Can you return every line of the items below unchanged, leaving out the pictures?

_Input for this task_:
══════════════════════════════
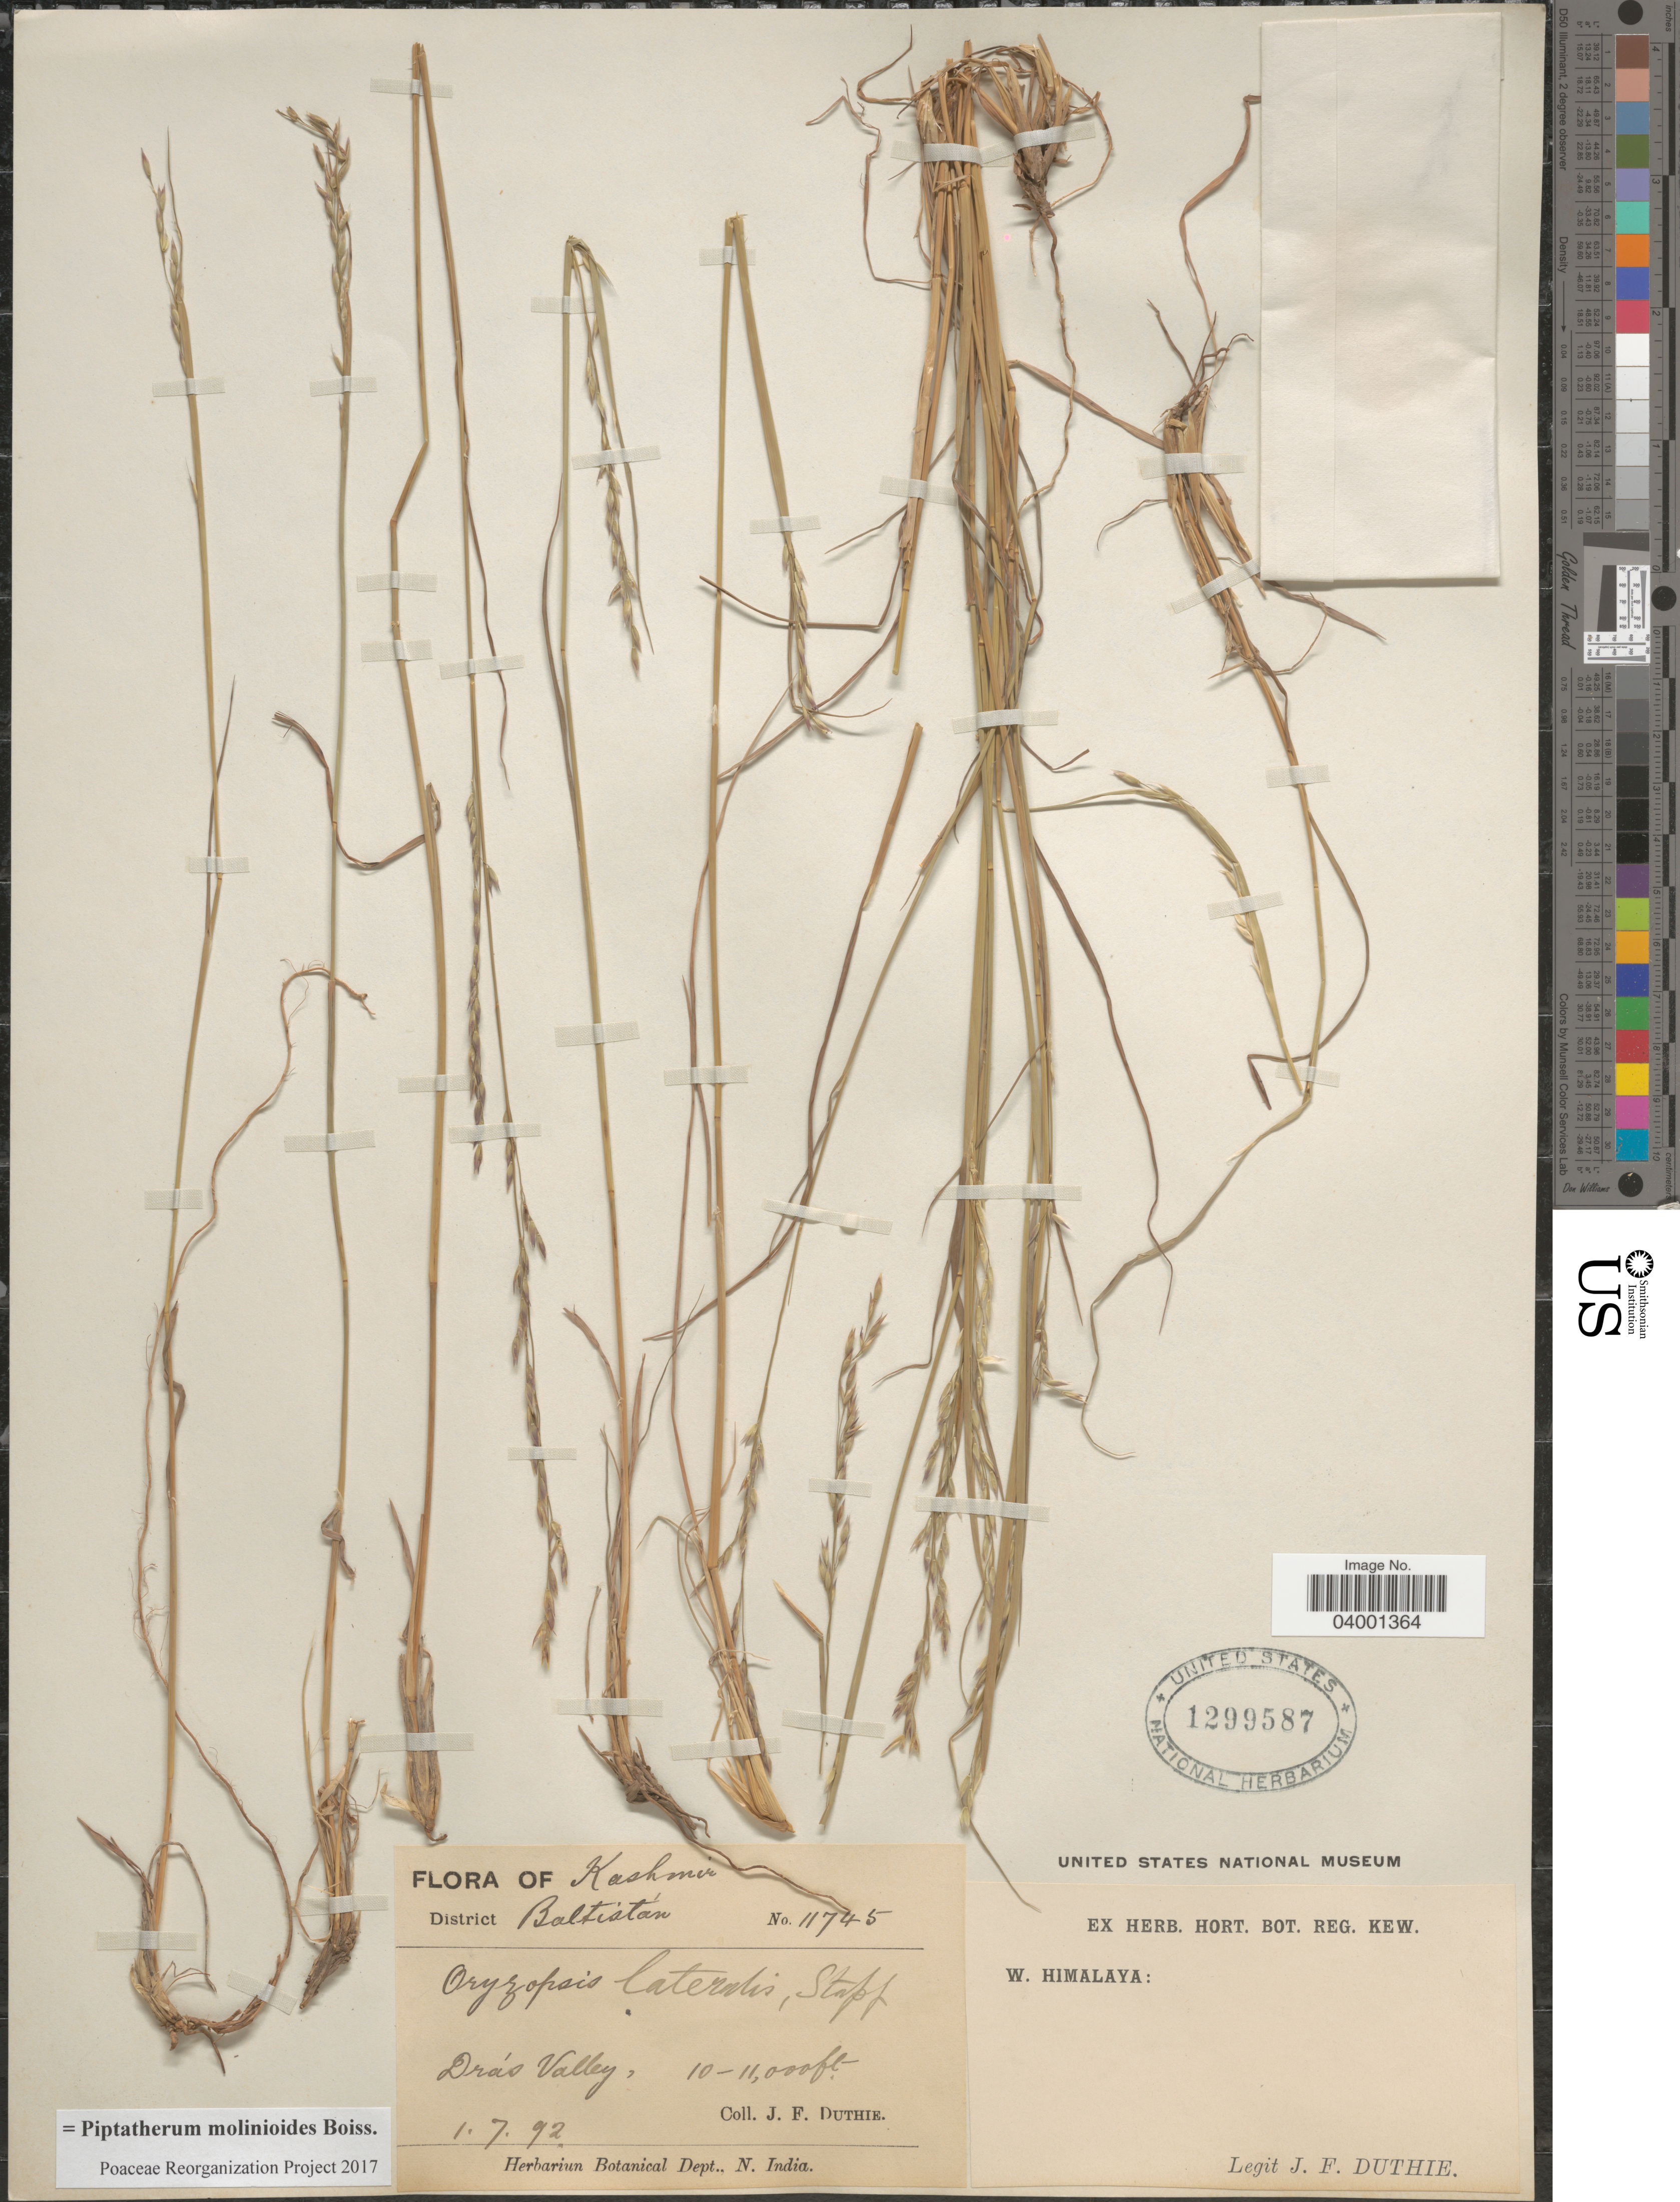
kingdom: Plantae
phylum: Tracheophyta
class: Liliopsida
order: Poales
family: Poaceae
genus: Piptatherum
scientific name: Piptatherum molinioides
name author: Boiss.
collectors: J. F. Duthie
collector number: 11745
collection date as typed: Transcribed d/m/y: 1/7/92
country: India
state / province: Jammu and Kashmir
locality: Kashmir. District Baltistán. Drás Valley. W. Himalaya.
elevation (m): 3048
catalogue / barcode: US 1299587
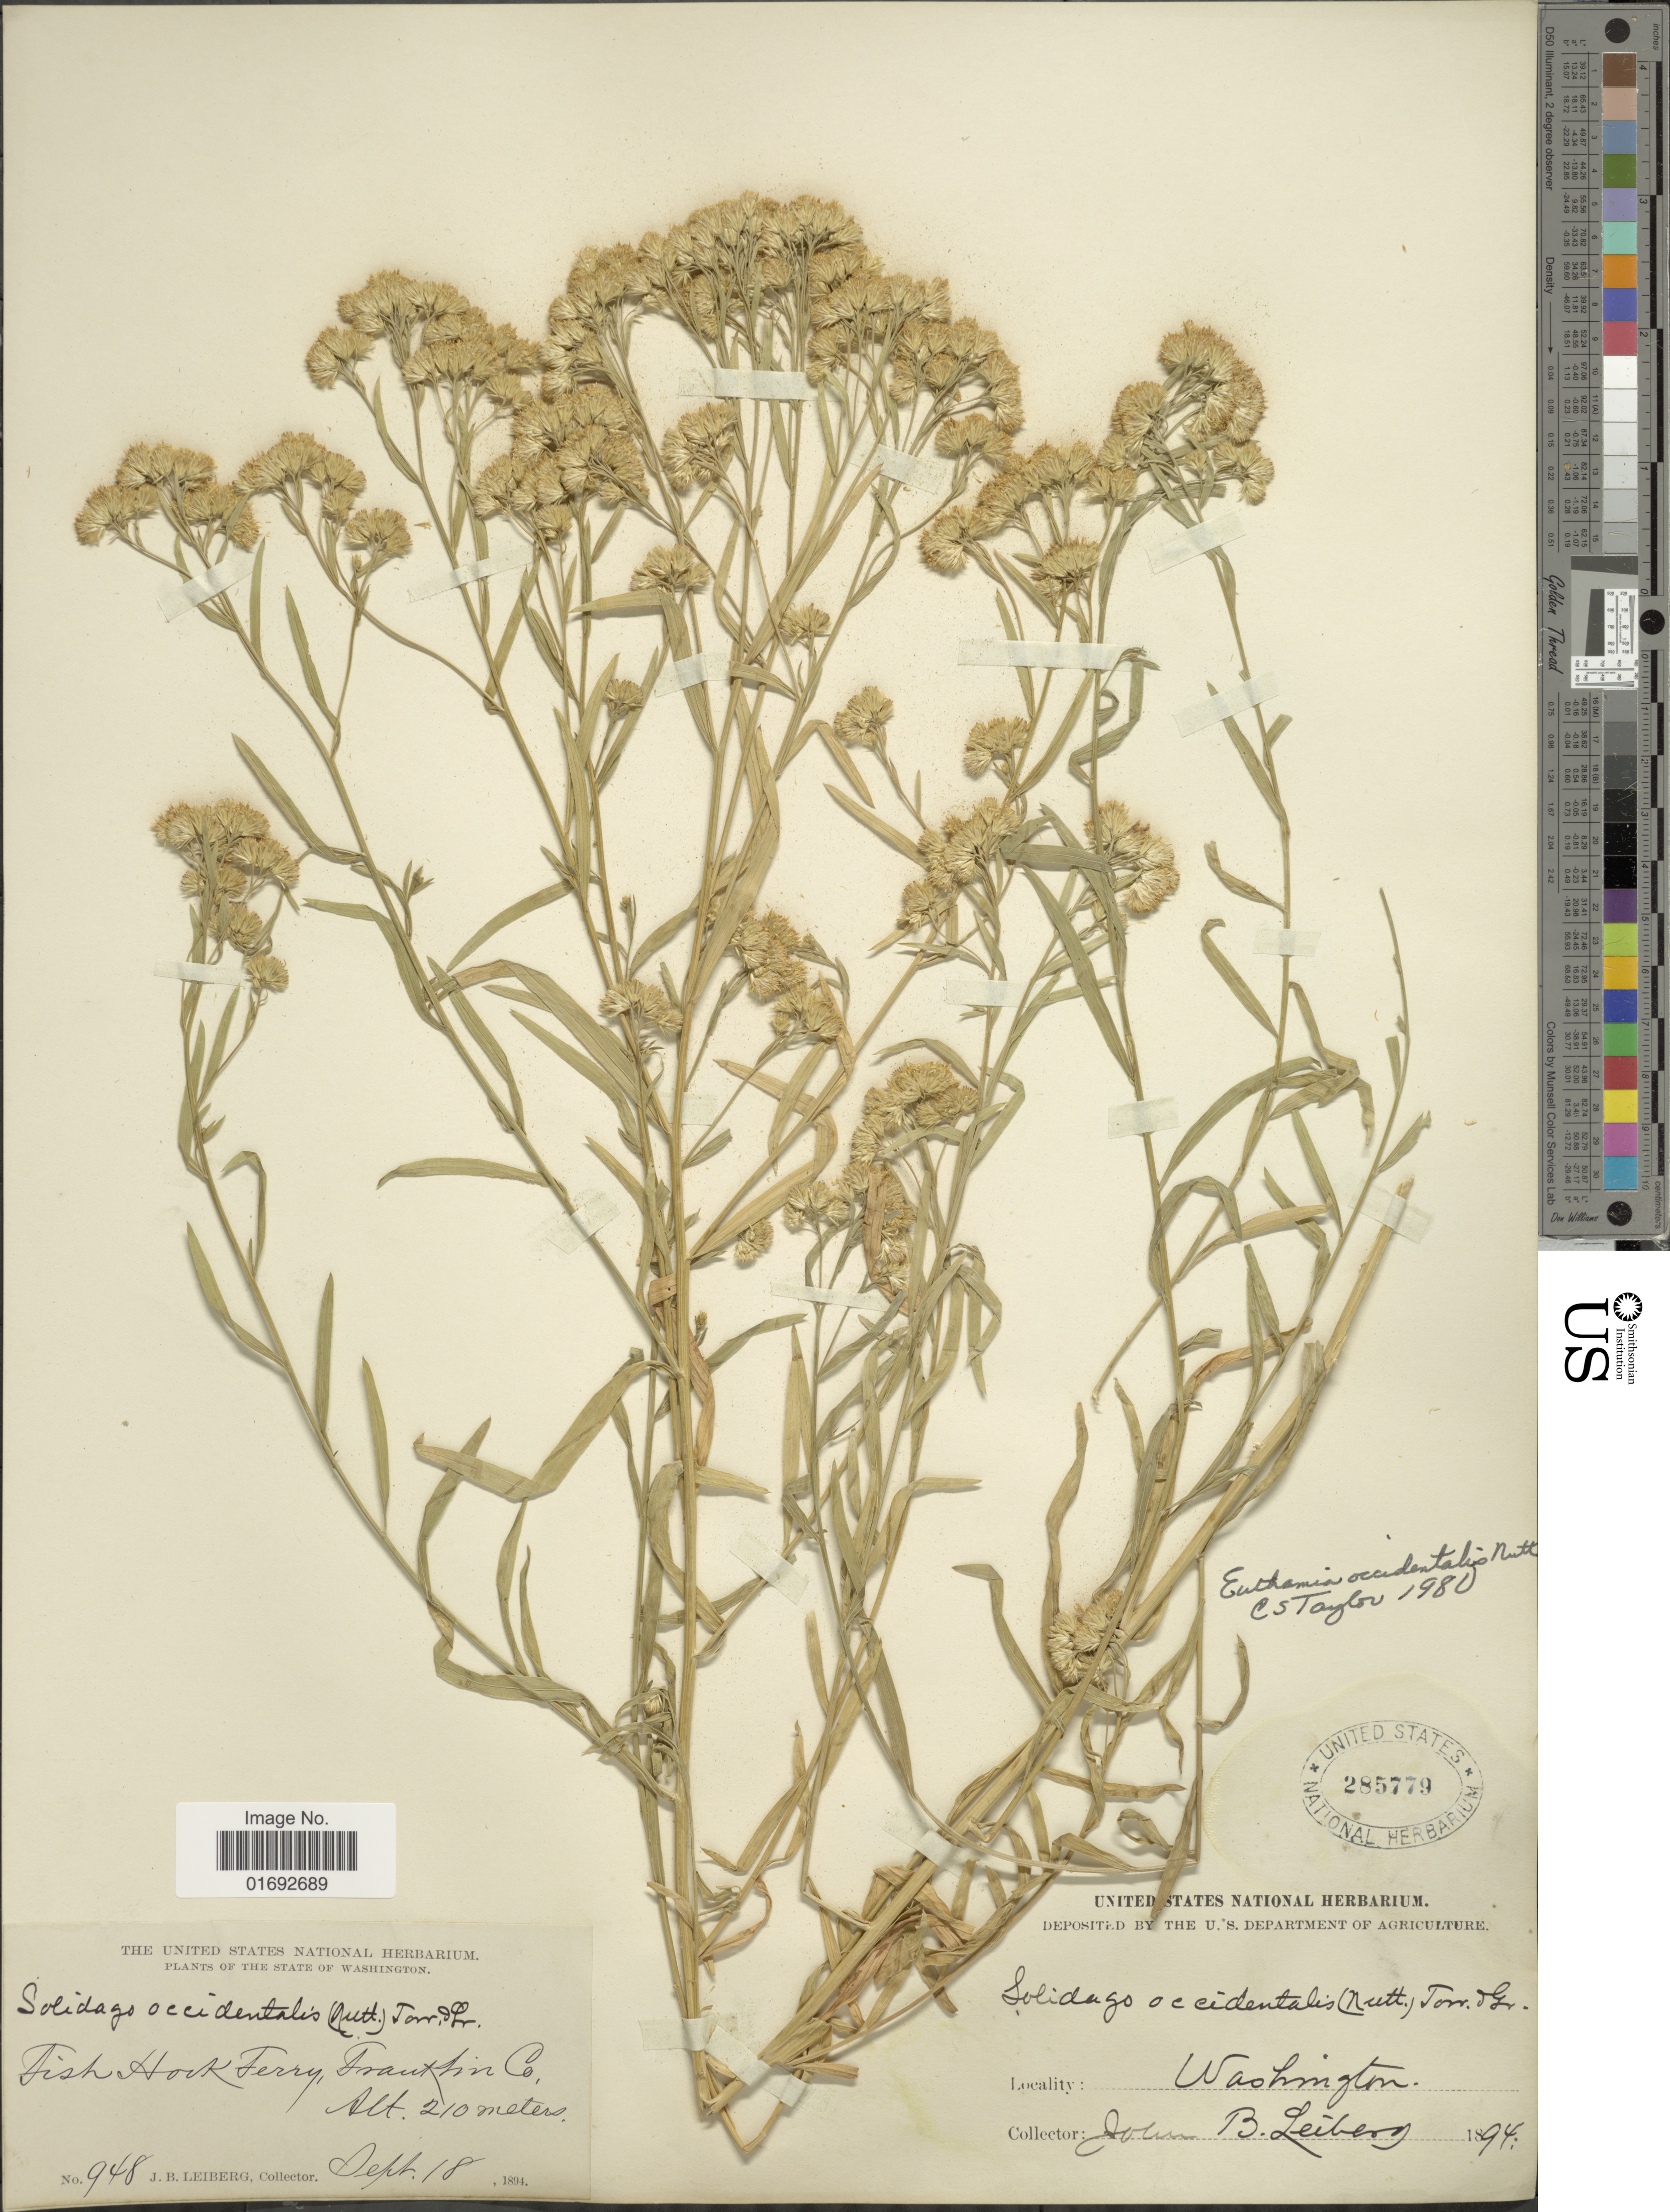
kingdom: Plantae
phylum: Tracheophyta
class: Magnoliopsida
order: Asterales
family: Asteraceae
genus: Euthamia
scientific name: Euthamia occidentalis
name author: Nutt.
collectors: J. B. Leiberg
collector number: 948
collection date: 1894-09-18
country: United States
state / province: Washington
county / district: Franklin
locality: Fish Hook Ferry, Franklin Co.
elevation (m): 210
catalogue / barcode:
══════════════════════════════
_Answer for the task_:
kingdom: Plantae
phylum: Tracheophyta
class: Liliopsida
order: Poales
family: Poaceae
genus: Piptatherum
scientific name: Piptatherum molinioides
name author: Boiss.
collectors: J. F. Duthie
collector number: 11745
collection date as typed: Transcribed d/m/y: 1/7/92
country: India
state / province: Jammu and Kashmir
locality: Kashmir. District Baltistán. Drás Valley. W. Himalaya.
elevation (m): 3048
catalogue / barcode: US 1299587
kingdom: Plantae
phylum: Tracheophyta
class: Magnoliopsida
order: Asterales
family: Asteraceae
genus: Euthamia
scientific name: Euthamia occidentalis
name author: Nutt.
collectors: J. B. Leiberg
collector number: 948
collection date: 1894-09-18
country: United States
state / province: Washington
county / district: Franklin
locality: Fish Hook Ferry, Franklin Co.
elevation (m): 210
catalogue / barcode:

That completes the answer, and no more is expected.